Odds and quads

Helen and Edith Chesebrough rest on the steps with their Airedale terriers - Rough, Radiance and Master Nobbler - in Burlingame, California in 1917. Three years later, Anita Blake poses with a lapdog and two borzois in the celebrated gardens of the Blake Estate in the San Francisco Bay town of Kensington, later bequeathed to the University of California, Berkeley.

January 12, 2012



Credit: Photos courtesy of The Bancroft Library


Like the 1890 image of a boy and his pooch on campus and the affecting scene from one of the tent cities that sprang up in San Francisco after a 1906 earthquake, these pictures are from the collections of UC Berkeley's Bancroft Library.
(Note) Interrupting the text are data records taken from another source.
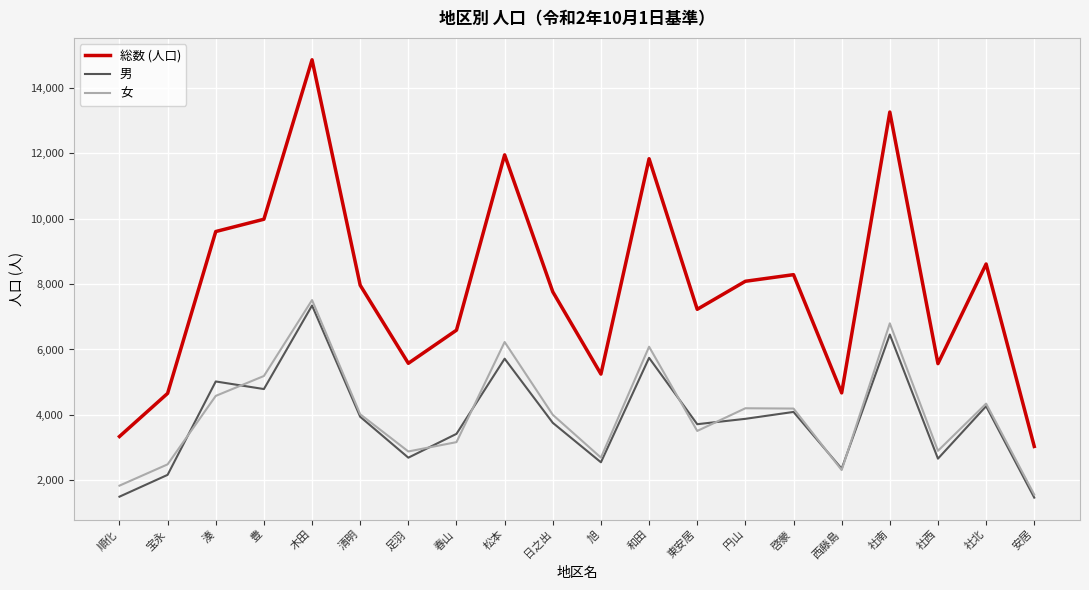

What is the spread (max minus min) of values at 松本?

6229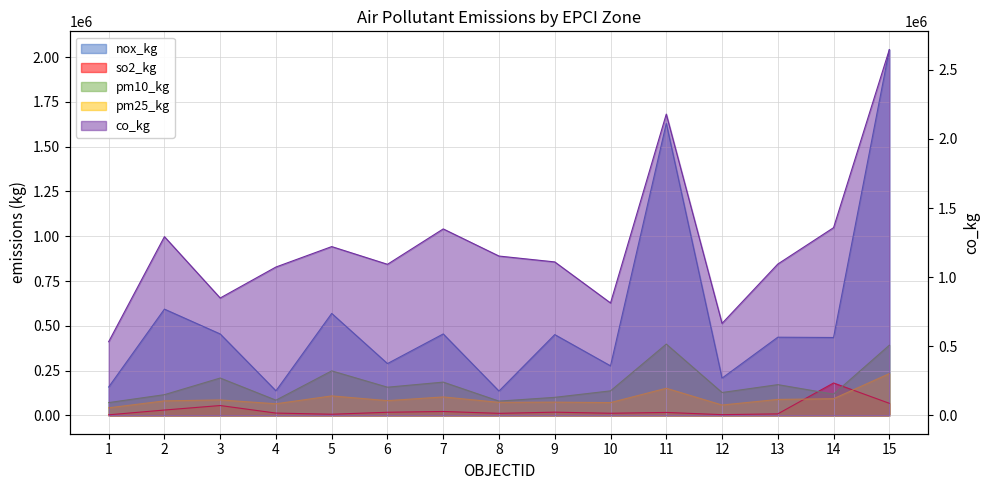

What are all the series names shown in the legend?

nox_kg, so2_kg, pm10_kg, pm25_kg, co_kg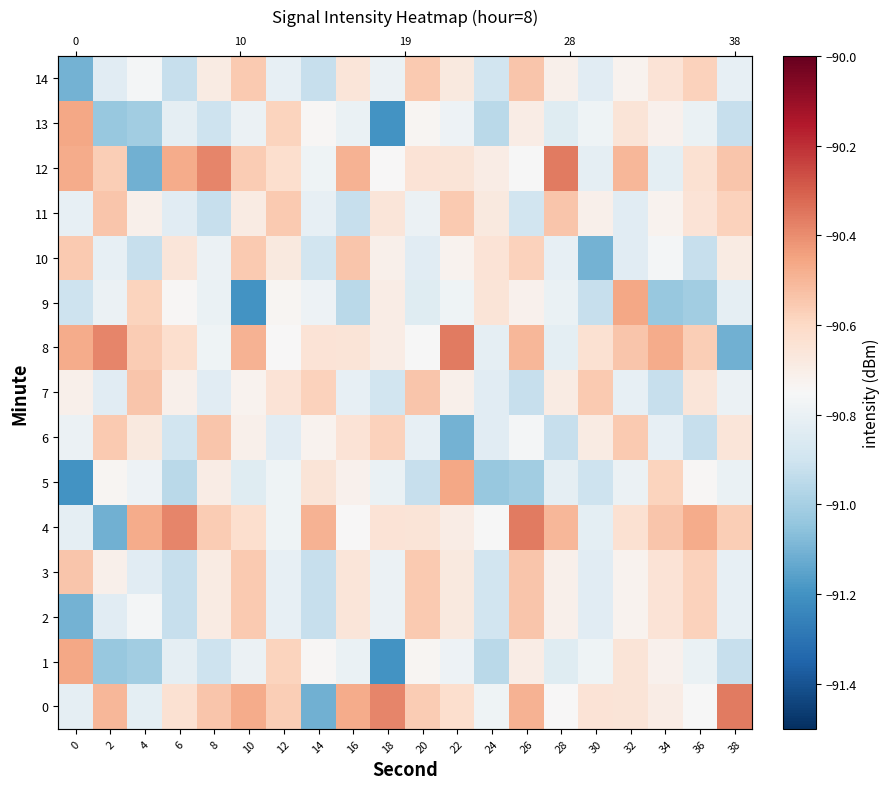

What is the total value across all series at 36?

-1360.7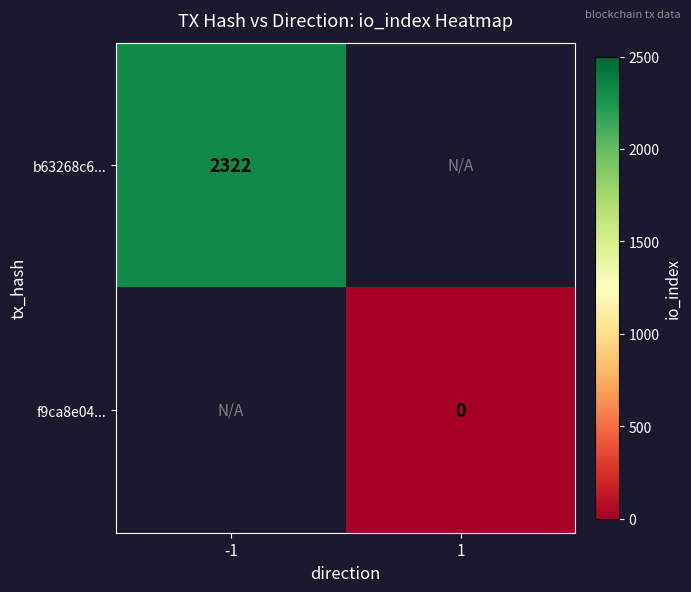

The value of b63268c6... at -1 is 2322. True or false?

True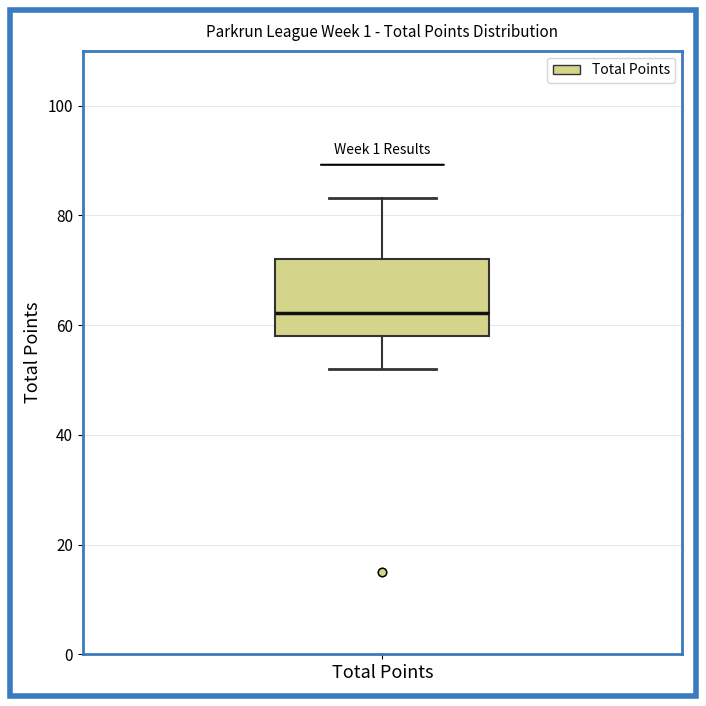

Where does the lower whisker of the box for Total Points end on the y-axis? The values are not printed on the chart, so give them approximately, as read against the axis.

52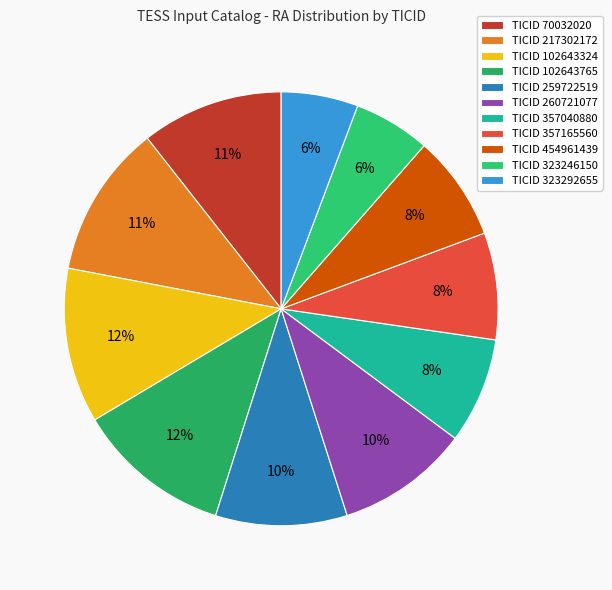

Count the number of slices in the pie.

11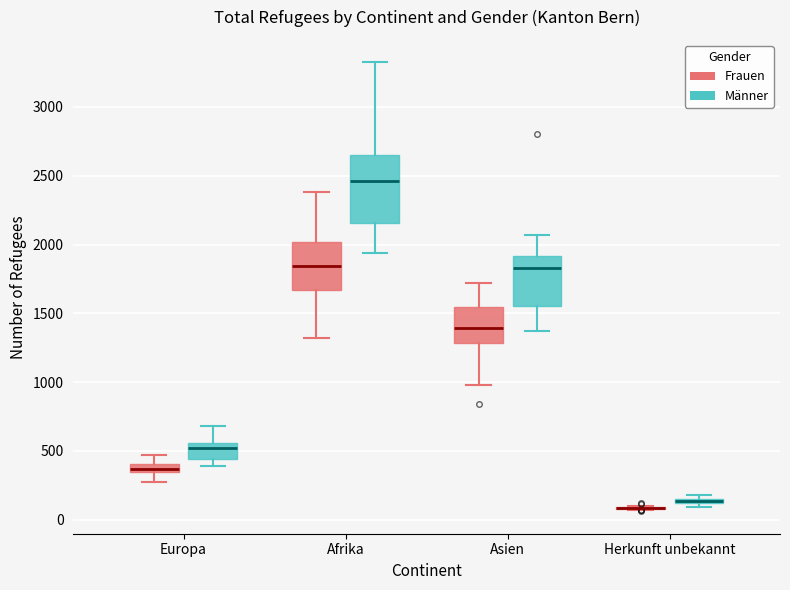

Comparing the boxes themselves (not the whiskers), which one is the tallest?

Afrika (Männer)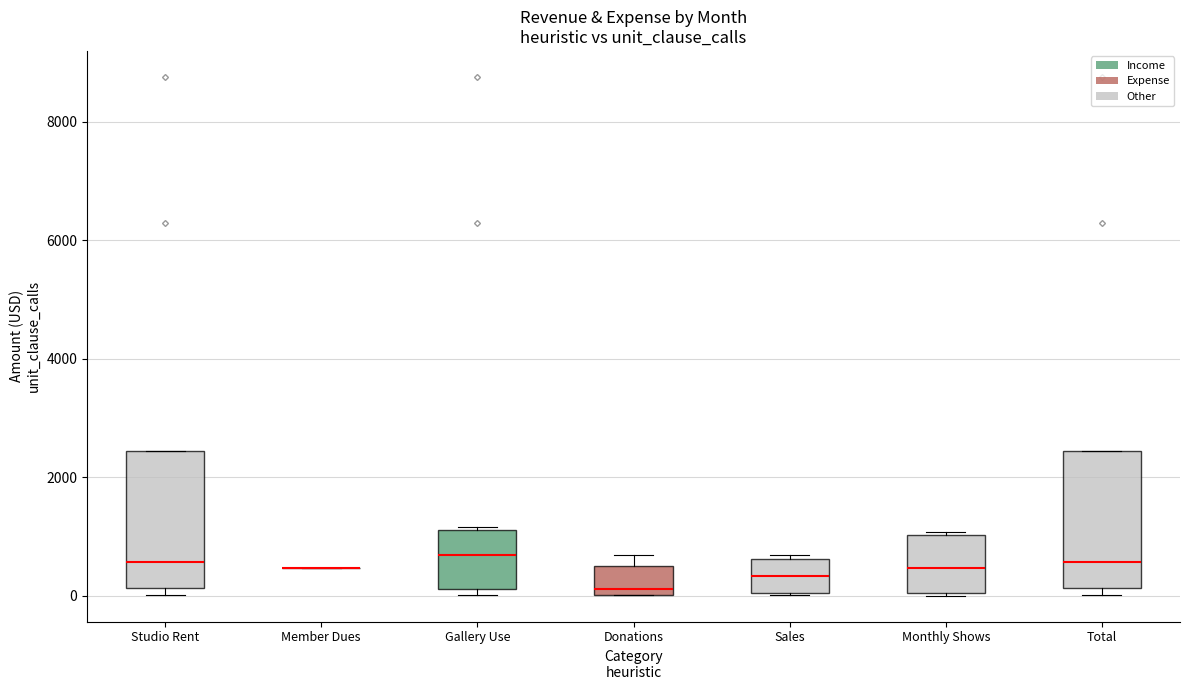

Reading left to right, read every box against the y-axis: the position of its median line, the range the box covers, and the ends of its whiskers. The values are not printed on the chart, so give them approximately, as read against the axis.

Studio Rent: median 600, box 200 to 2400, whiskers 0 to 2400
Member Dues: box collapsed to a line at 400, whiskers 400 to 400
Gallery Use: median 600, box 200 to 1200, whiskers 0 to 1200
Donations: median 200, box 0 to 400, whiskers 0 to 600
Sales: median 400, box 0 to 600, whiskers 0 to 600
Monthly Shows: median 400, box 0 to 1000, whiskers 0 to 1000
Total: median 600, box 200 to 2400, whiskers 0 to 2400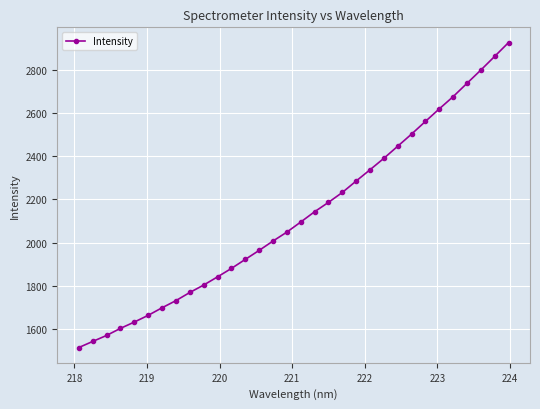

Count the number of values greater than 2095.

16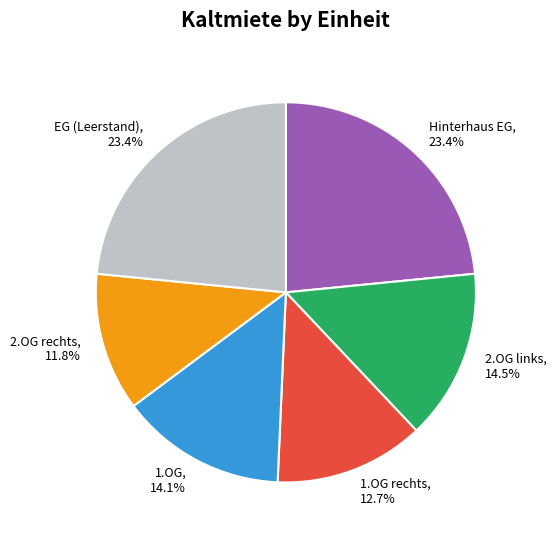

Which has a higher value, Hinterhaus EG or 1.OG?

Hinterhaus EG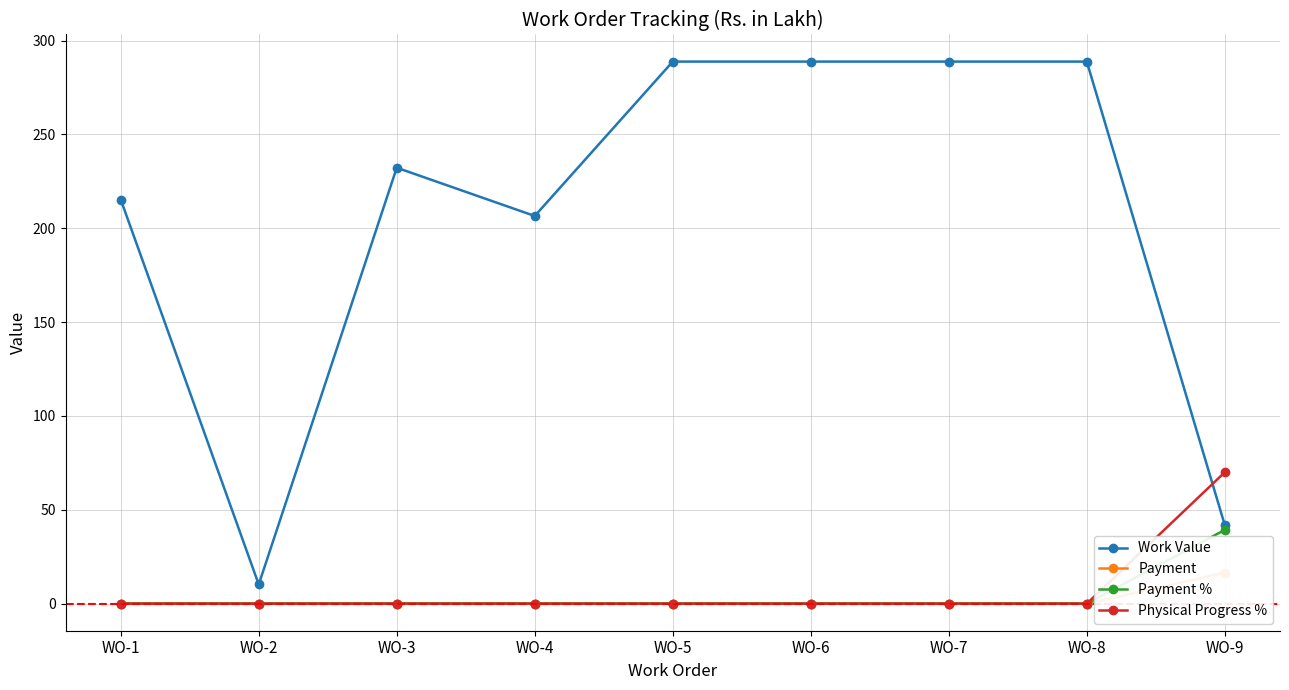

Which category has the highest value across all series?

WO-5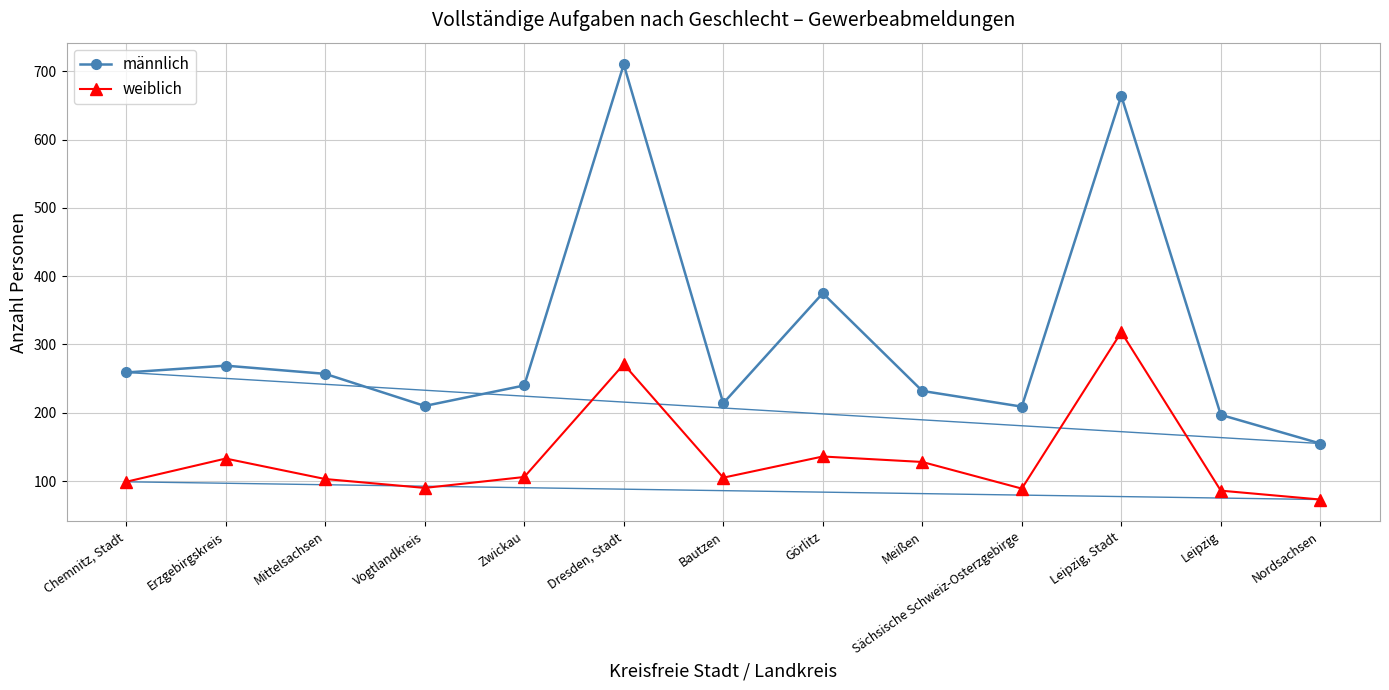

What position from the right is Dresden, Stadt?

8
They came to light when Mary Scott and Susan Snyder were researching an exhibition on Californian women, and are among the 75 photographs featured in their recently published book Everyday Dogs: A Perpetual Calendar for Birthdays and Other Notable Dates.

They are accompanied by tributes, observations and quotes also drawn from the Bancroft collections, such as "My goal in life is to be as good a person as my dog already thinks I am" (anonymous) and "Dog: A kind of additional or subsidiary Deity designed to catch the overflow and surplus of the world's worship" (Ambrose Bierce).